I am having trouble with this question. I have no idea what to do.
A miniature box used a scale model of a building of a shape of a right rectangular prism. The prism has edge lengths of 2 1/2 inches, 2 1/8 inches, and 1 inch. How many cubes with side lengths of 1/8 inch would be needed to fill the prism?
What is the volume of the prism?

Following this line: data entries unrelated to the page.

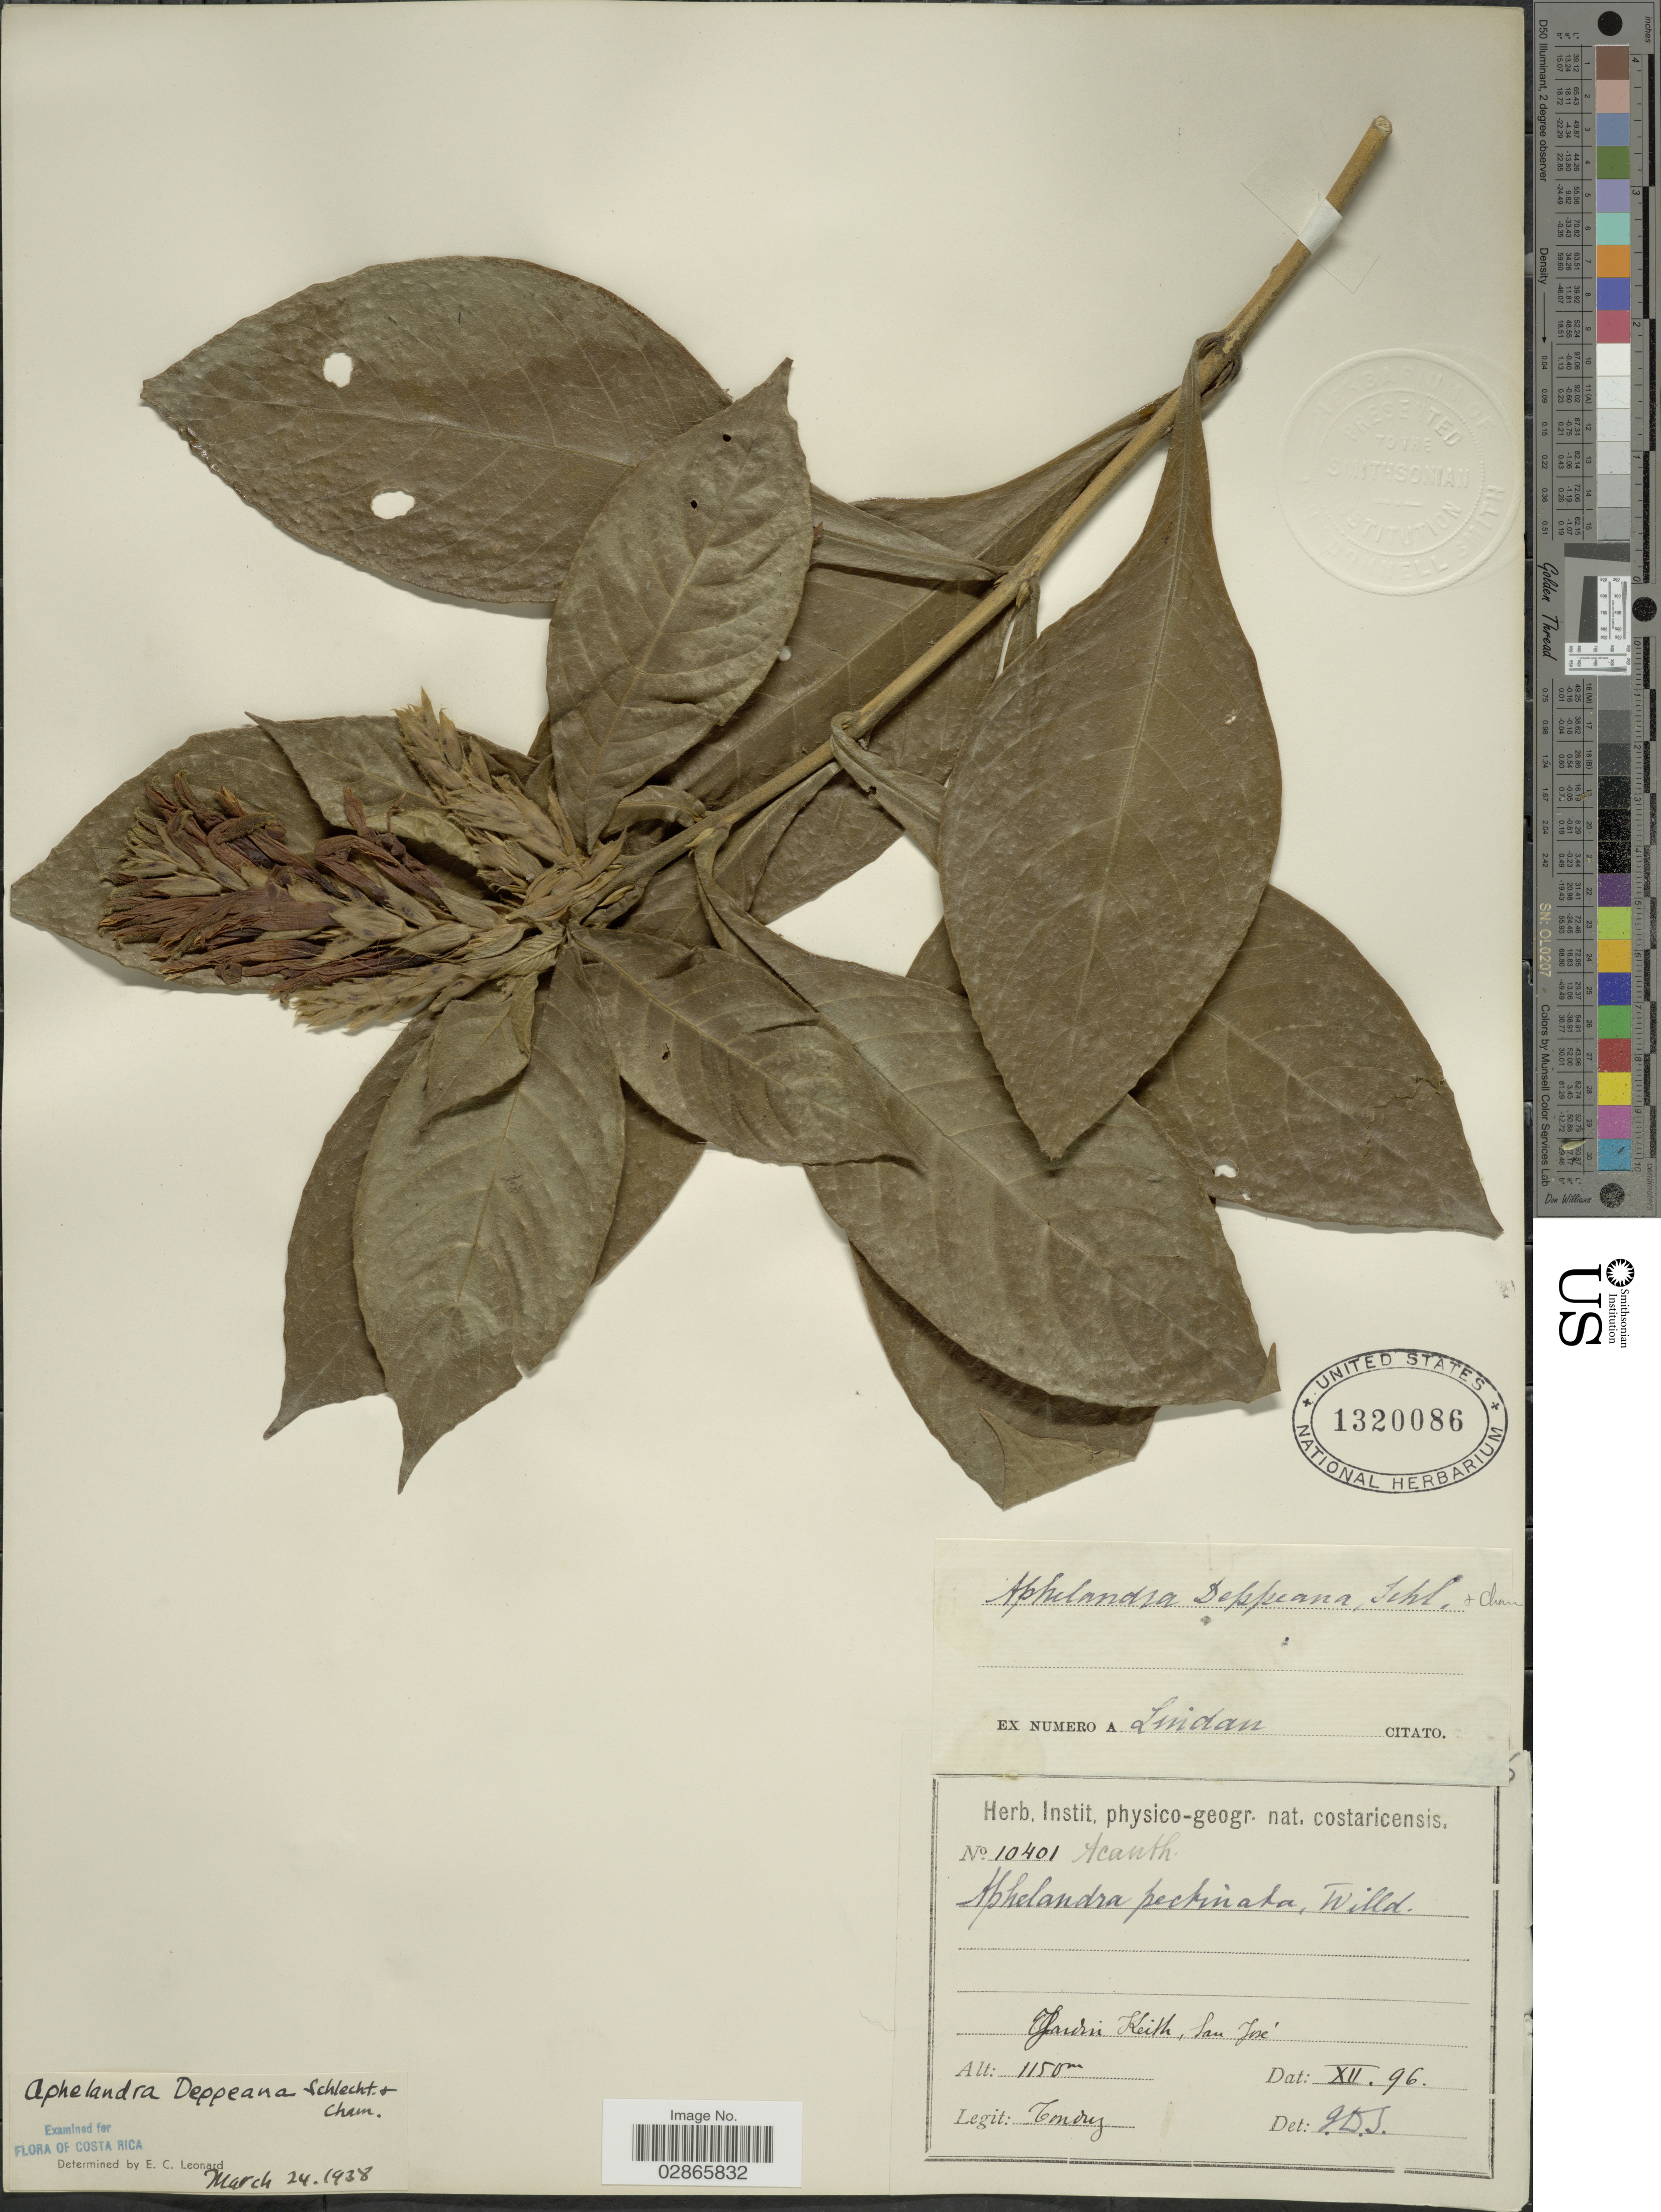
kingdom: Plantae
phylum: Tracheophyta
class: Magnoliopsida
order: Lamiales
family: Acanthaceae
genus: Aphelandra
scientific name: Aphelandra deppeana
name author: Schltdl. & Cham.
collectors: Tonduz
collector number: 10401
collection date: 1896-12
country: Costa Rica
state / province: San José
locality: Jardin Keith.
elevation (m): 1150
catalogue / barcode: US 1320086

Show your work.
the prism is 20 cubes by 17 cubes by 8 cubes
cubes = 20 * 17 * 8
vol = 2 1/2 * 2 1/8 * 1 in^3
( 2 1 / 2 ) / ( 1 / 8 ) = 2.5 / 0.125 = 20
( 2 1 / 8 ) / ( 1 / 8 ) = 2.125 / 0.125 = 17
1 / ( 1 / 8 ) = 1 / 0.125 = 8
20 * 17 * 8 = 2720 cubes
OR
Volume of a right rectangular prism:
V = 2 1/2 * 2 1/8 * 1 = 2.5 * 2.125 * 1 = 5.3125 in ^ 3
Volume of a cube:
V = ( 1 / 8 ) ^ 3 = 0.125 ^ 3 = 0.001953125 in ^ 3
5.3125 / 0.001953125 = 2720 cubes
To find the volume of the right rectangular prism, you need to multiply the length, width, and height of the prism.
Given dimensions:
Length: 2 1/2 inches
Width: 2 1/8 inches
Height: 1 inch
To multiply mixed numbers like these, convert them into improper fractions:
2 1/2 = (2 * 2) + 1/2 = 5/2
2 1/8 = (2 * 8) + 1/8 = 17/8
Now, multiply the fractions:
Volume = (5/2) * (17/8) * 1
First, multiply the numerators (5 * 17 = 85) and the denominators (2 * 8 = 16):
Volume = (85/16) * 1
Since you're multiplying a fraction by a whole number, you can write the whole number as a fraction with a denominator of 1:
Volume = (85/16) * (1/1)
To multiply fractions, you simply multiply the numerators together and the denominators together:
Volume = 85/16
Therefore, the volume of the right rectangular prism is 85/16 cubic inches.
To calculate the number of cubes with side lengths of 1/8 inch needed to fill the prism, we need to divide the volume of the prism by the volume of a single cube.
The volume of a cube with side length 1/8 inch is (1/8) * (1/8) * (1/8) = 1/512 cubic inches.
Now, divide the volume of the prism (85/16) by the volume of a single cube (1/512):
Number of cubes needed = (85/16) / (1/512)
When dividing fractions, multiply the first fraction by the reciprocal of the second fraction:
Number of cubes needed = (85/16) * (512/1)
Multiply the numerators (85 * 512 = 43520) and the denominators (16 * 1 = 16):
Number of cubes needed = 43520/16
The number of cubes needed to fill the prism is 2719 cubes.